Gotha

Gotha, 24.09.2010
Am Deutschen Weiterbildungstag machte das Infomobil zur Bildungsprämie Station in Gotha. Die Stadt ist nicht nur aufgrund ihrer Geschichte als Haupt- und Residenzstadt des Herzogtums Sachsen-Gotha bekannt. Sie ist darüber hinaus Gründungsstätte des deutschen Versicherungswesens und der Sozialistischen Arbeiterpartei.
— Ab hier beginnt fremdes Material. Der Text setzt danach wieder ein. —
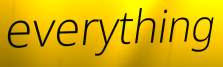
everything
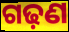
ଗଢ଼ଣ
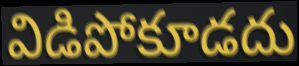
విడిపోకూడదు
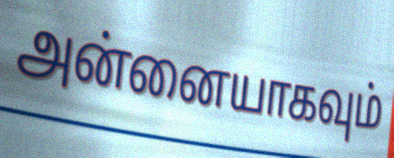
அன்னையாகவும்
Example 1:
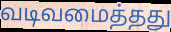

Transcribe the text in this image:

வடிவமைத்தது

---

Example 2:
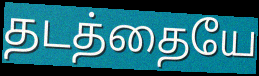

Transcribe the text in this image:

தடத்தையே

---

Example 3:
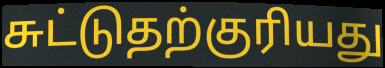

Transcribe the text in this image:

சுட்டுதற்குரியது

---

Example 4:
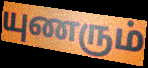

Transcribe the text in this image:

யுணரும்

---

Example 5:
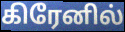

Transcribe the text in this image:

கிரேனில்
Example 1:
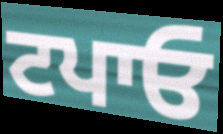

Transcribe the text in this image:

ਟਪਾਓ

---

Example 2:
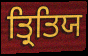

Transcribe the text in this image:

ਤ੍ਰਿਤਿਯ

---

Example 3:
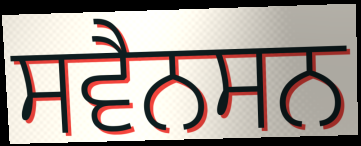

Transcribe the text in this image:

ਸਵੈਨਸਨ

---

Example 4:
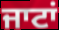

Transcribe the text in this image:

ਜਾਟਾਂ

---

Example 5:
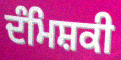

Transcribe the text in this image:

ਦੰਮਿਸ਼ਕੀ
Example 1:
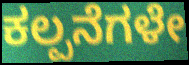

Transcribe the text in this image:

ಕಲ್ಪನೆಗಳೇ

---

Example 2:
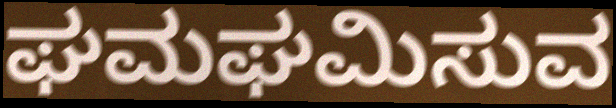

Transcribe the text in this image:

ಘಮಘಮಿಸುವ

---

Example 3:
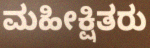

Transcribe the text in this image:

ಮಹೀಕ್ಷಿತರು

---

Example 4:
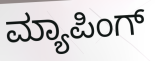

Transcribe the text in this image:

ಮ್ಯಾಪಿಂಗ್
Auch im Bereich Bildung hat Gotha einen Gründer vorzuweisen: den Schulpädagogen Andreas Reyher. Wissenschaftler bezeichnen die Einführung eines festen Lehrplans durch Reyher als die „Gründungsurkunde der deutschen Volksschule“. „Für das Leben lernen wir!“ war seine Prämisse. Auch deshalb passen die Bildungsprämie und die Stadt Gotha so gut zusammen: Denn mit der Bildungsprämie wird lebenslanges Lernen gefördert.


Um diese noch bekannter zu machen, informierten Heike Strumpf und Jan Heinrich von der Volkshochschule des Landkreises Gotha gemeinsam in der Sparkasse der Innenstadt von Gotha über die Bildungsprämie.
Das Infomobil wurde in Gotha herzlich begrüßt. Jörg Krieglstein, stellvertretender Vorstandsvorsitzender der Kreissparkasse Gotha und Katrin Luster, Gleichstellungsbeauftragte des Landkreises Gotha, freuten sich über die Anwesenheit des Infomobils.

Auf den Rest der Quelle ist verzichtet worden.